As for shifting the GDP numbers, it all depends on which ones. Absolute GDP should certainly grow, GDP capita is another question, that has started to go backwards (not really a shock if you have a low productivity economic model backed by high net immigration). Bringing in a quarter of a million highly skilled immigrants to build us houses would probably boost GDP per capita, of course if there's several million low skilled ones coming along too then it rather defeats the point (see Angela Rayner's interview with Trevor Phillips about how we need lots of houses, but not for the large volumes of immigrants, because there's plenty for them already).

Zoltan Jorovic said...

Whatever building you are seeing happening today in Derby has nothing to do with anything Reeves has said or done because it would have been initiated several years ago. Similarly, these announcements of these grandiose projects won't result in much for several years. It is perfectly possible that there will be little sign of actual construction before the next election. As for growth, since that is measured using GDP, and since GDP is just money changing hands, then it is bound to increase.
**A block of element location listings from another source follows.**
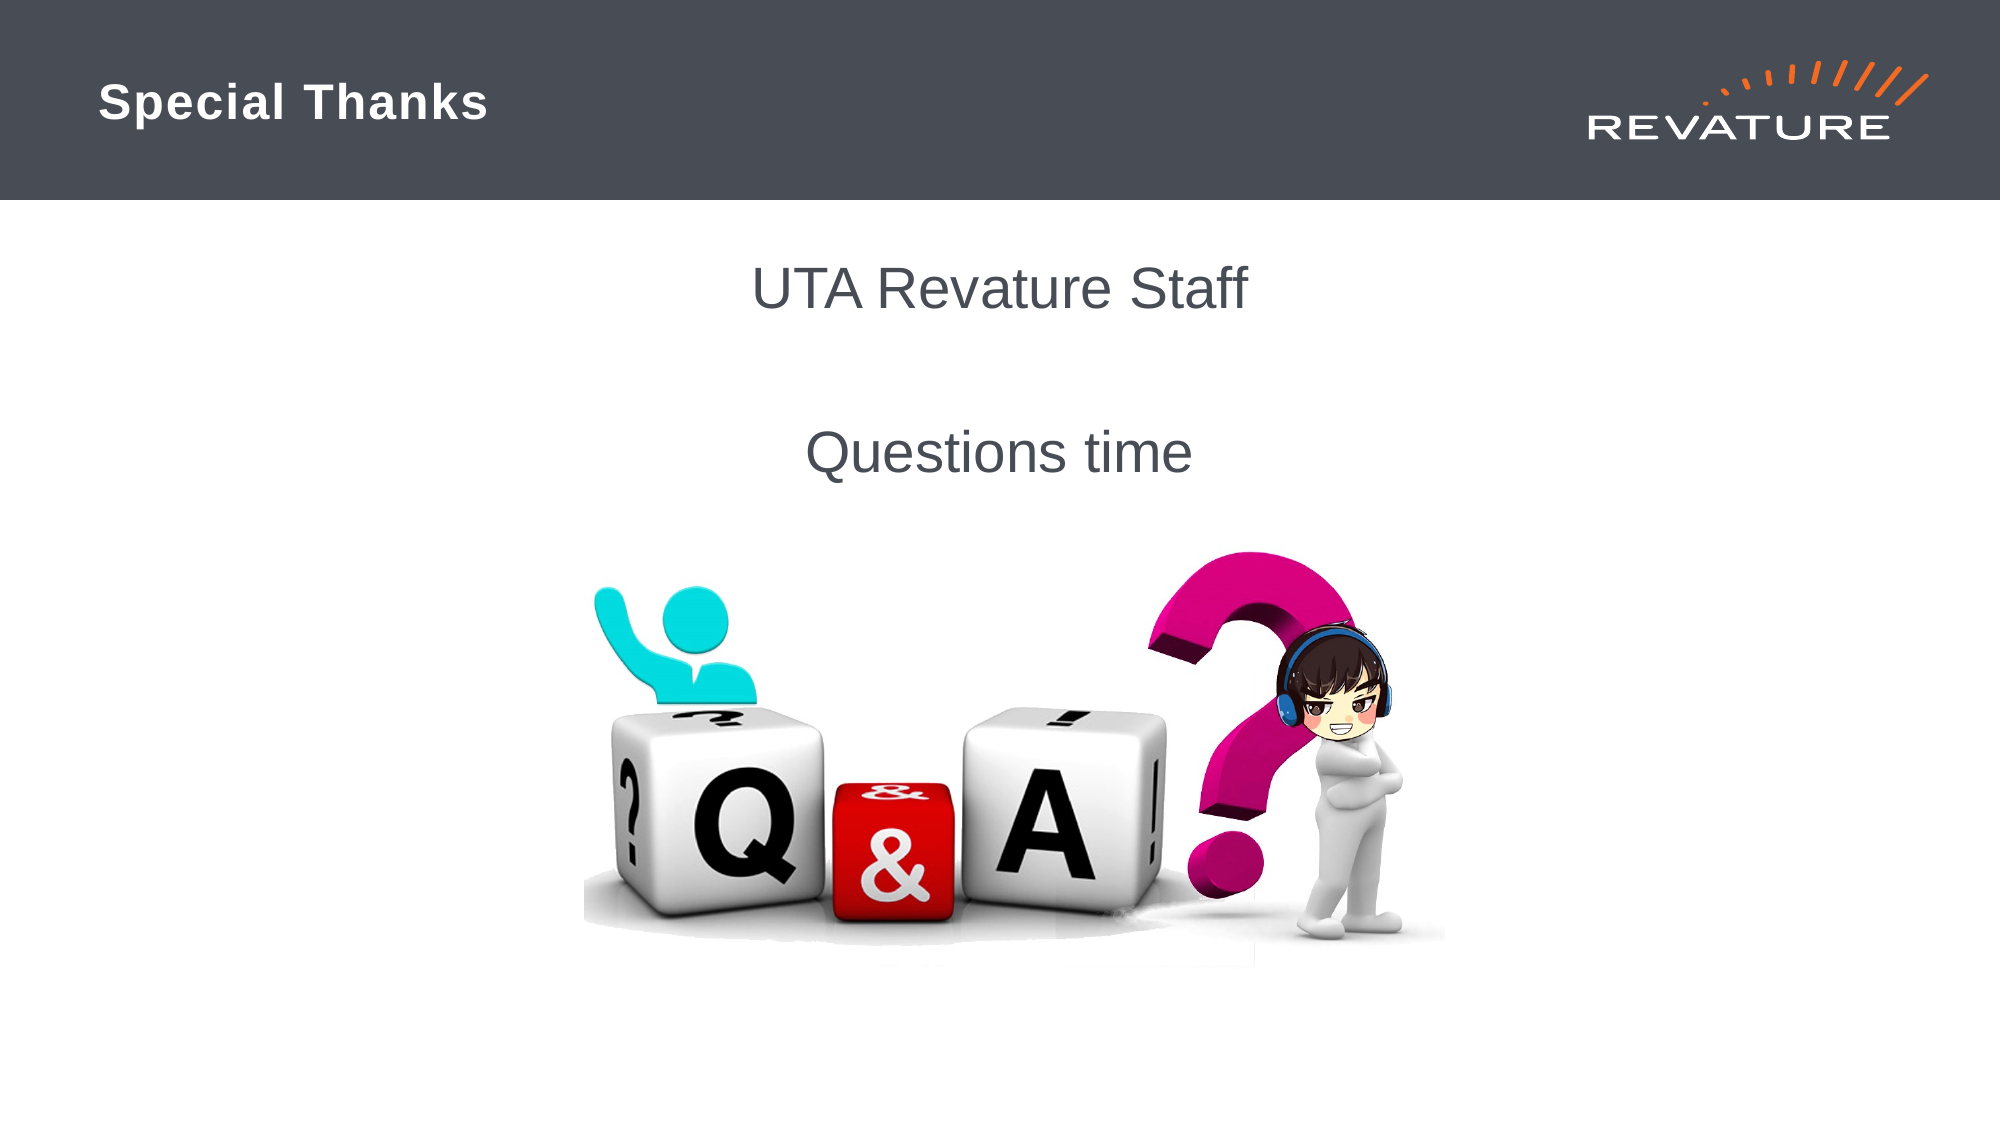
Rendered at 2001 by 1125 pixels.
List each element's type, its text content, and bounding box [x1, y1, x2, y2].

list UTA Revature Staff Questions time [83, 243, 1917, 986]
title Special Thanks [83, 0, 1445, 200]
picture [584, 501, 1445, 986]
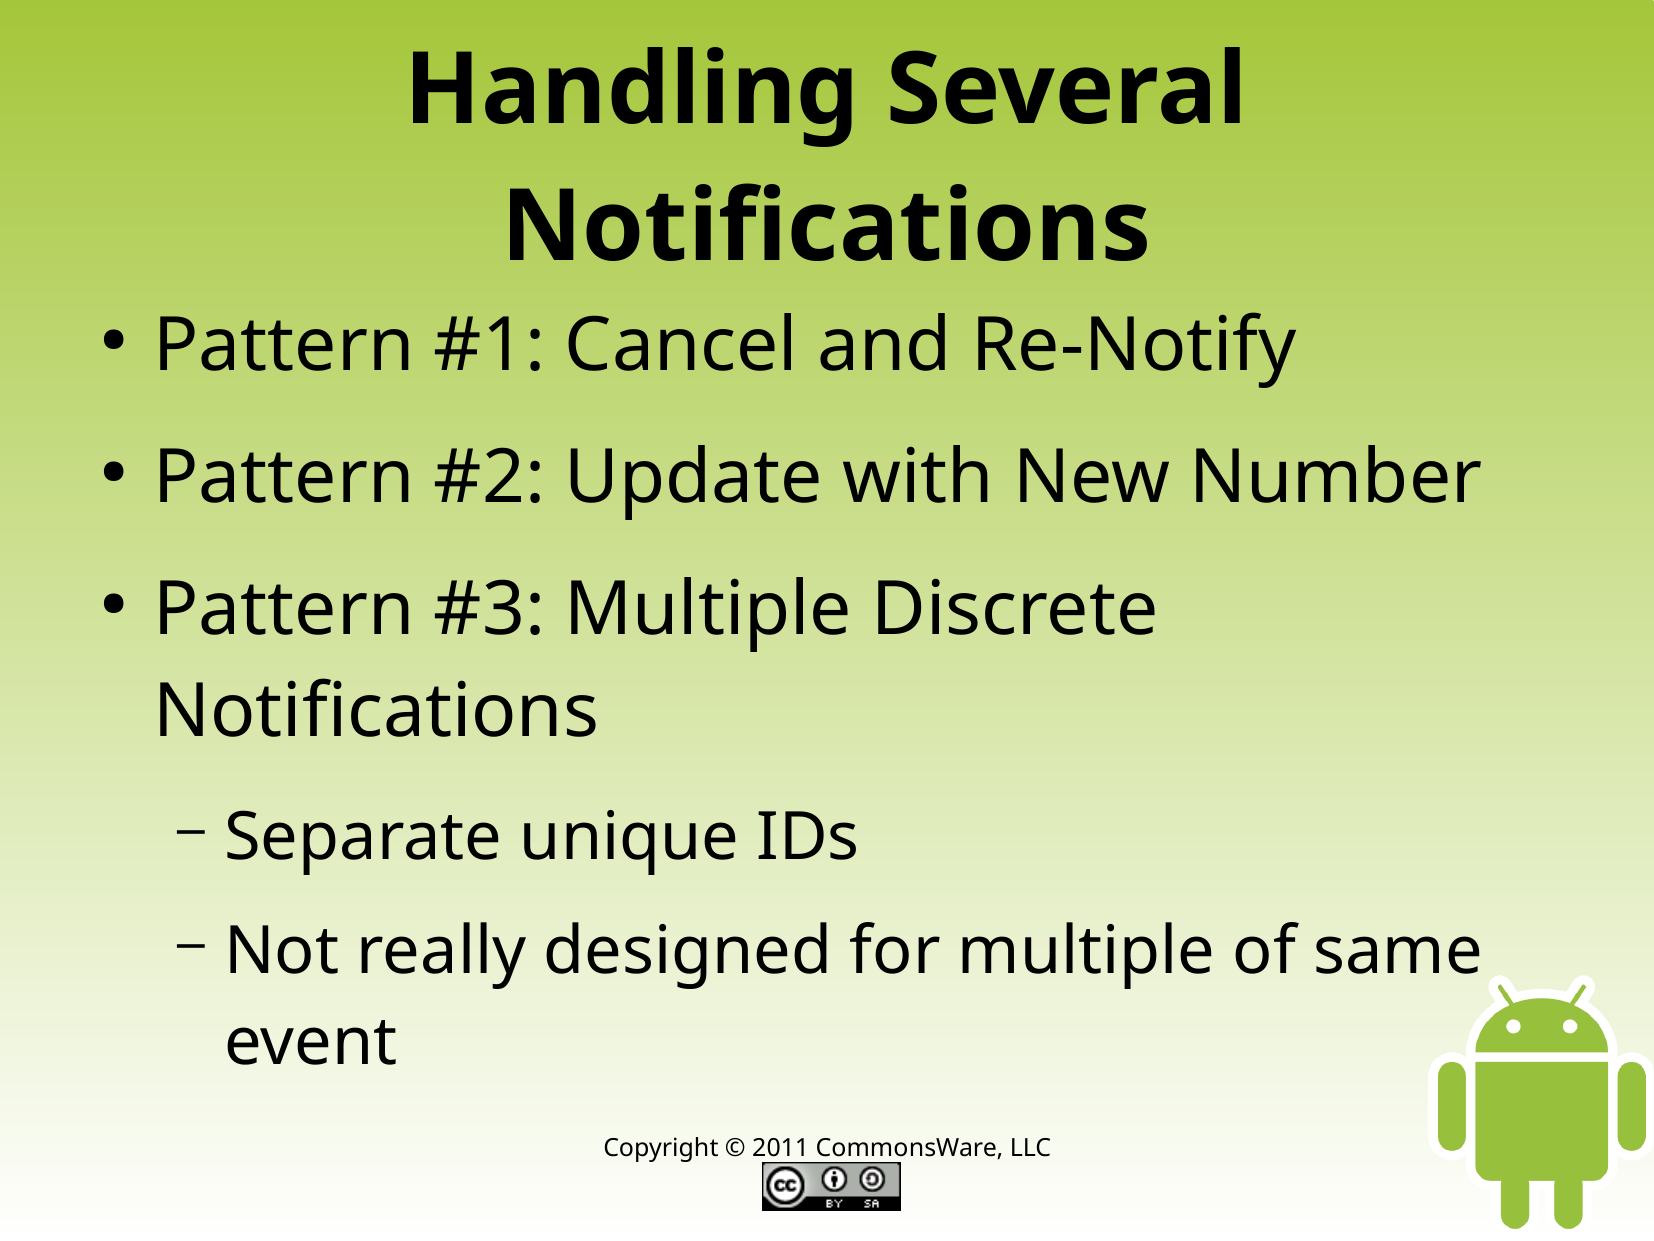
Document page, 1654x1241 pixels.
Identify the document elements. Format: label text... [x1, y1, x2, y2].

The bigger issue is productivity, again measured in money, which is unlikely to improve as a consequence of these projects. So, while a few jobs might be created, given the pool they are fishing in is already poorly stocked, this might just mean other construction work not happening...such as house building. The UK economy needs long term thinking and solutions, but when all decisions are party political based (as in, 'will this improve our polling?') that can't happen. So it's more posturing, in my view, rather than serious policy to reverse the economic decline of the UK.

Jenny said...

By the time they get to thinking about building LHR 3 there will be a new runway at Gatwick, and an additional terminal building at Luton. The demand for aviation will be dropping because of cost of living issues: if you can't afford food or heating, you're hardly going on holiday.. So it will never happen.

Aimit Palemglad said...

GDP is misused by politicians as a proxy for national well-being. GDP goes up, everyone must be happier. But, as we all should know (Kamo excepted) GDP measures the monetary value of all the goods and services produced in an economy during a given period. Well, not all because it ignores the services that are not charged for, like parental childcare, looking after your sick or elderly relatives, volunteering etc. All the externalities (damage/harm from production) are ignored. So pollution, deforestation, biodiversity loss, soil erosion, illness etc are not subtracted from GDP. Instead any clean up work to redress the problem is added to GDP. So, the dirtier a process, the more GDP it can create by forcing money to be spent fixing the problem. All those people with cancer from smoking - extra GDP from their cost of trying to mitigate it. Death? GDP from the undertakers work. Marvellous. Depressed? mentally ill? Struggling in miserable accomodation - who cares, your rent adds to GDP, so do any therapy costs (assuming you can afford them). In effect, GP doesn't care if the things it measures harm us or help us. It just counts how much they cost. So long as you can monetize it, no action, no matter how damaging, detracts from GDP. Hurrah.

So, when Reeves & Starmer, that anti-comedy duo, prattle on about growth, they mean a rise in GDP. Not a better life for anyone. Just more money being spent.